Much of this value flows to individuals who would otherwise be unable to compete in these markets. For those entering the sharing economy as producers, these new platforms create opportunities to generate income from sources that were historically available only to a select few. In the recent past, only those with access to the capital necessary to build hotels could offer rooms as short-term rentals. But firms such as Airbnb and HomeAway allow individuals to penetrate markets traditionally dominated by large incumbents such as Hilton Worldwide and Marriott International. In 2014, for example, guest stays through Airbnb totaled nearly 22 percent more than Hilton Worldwide.7 And recent projections estimate that the sharing economy has the potential to increase over twentyfold in terms of revenue by 2025.8
As we have noted in our previous research, the increased competition from the continued growth of the sharing economy will have direct, positive effects on consumer welfare.9 First, and most obviously, these firms give consumers access to a broader range of goods and services. The ease of entry and innovation in the online world mean that new entrants in the sharing economy can provide better options and address consumer needs in ways that more traditional business models cannot.
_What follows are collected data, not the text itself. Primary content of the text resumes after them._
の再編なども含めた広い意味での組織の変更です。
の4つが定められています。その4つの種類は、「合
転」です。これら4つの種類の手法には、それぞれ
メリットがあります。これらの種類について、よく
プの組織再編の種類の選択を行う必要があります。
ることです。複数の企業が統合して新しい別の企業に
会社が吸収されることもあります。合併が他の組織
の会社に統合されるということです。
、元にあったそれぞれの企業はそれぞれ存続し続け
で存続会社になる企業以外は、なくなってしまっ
According to surveys, consumers currently take advantage of sharing economy services primarily because they offer better prices, a sense of community, greater convenience, and higher quality.10 In terms of greater convenience and quality, comparisons of Yelp ratings in almost any major city where ride-sharing firms operate demonstrate overwhelming consumer satisfaction.11 Moreover, a recent survey of US adults familiar with the sharing economy found that 86 percent agree it makes life more affordable, and 83 percent agree that it makes it more convenient and efficient.12
The sharing economy, through its use of the Internet and information technology, also offers consumers more information about products and services, and it empowers consumers to act on that information. Many economists have worried about the existence of information asymmetries between producers and consumers, and they have argued that this asymmetry justifies many consumer protection regulations. However, the Internet largely solves this problem by providing consumers with robust search and monitoring tools so that they may find more and better choices.13 These tools lower the transaction costs of searching for willing trade partners, haggling with them over terms, and monitoring them for compliance. We will discuss these tools, especially reputational mechanisms, in more detail in section VI.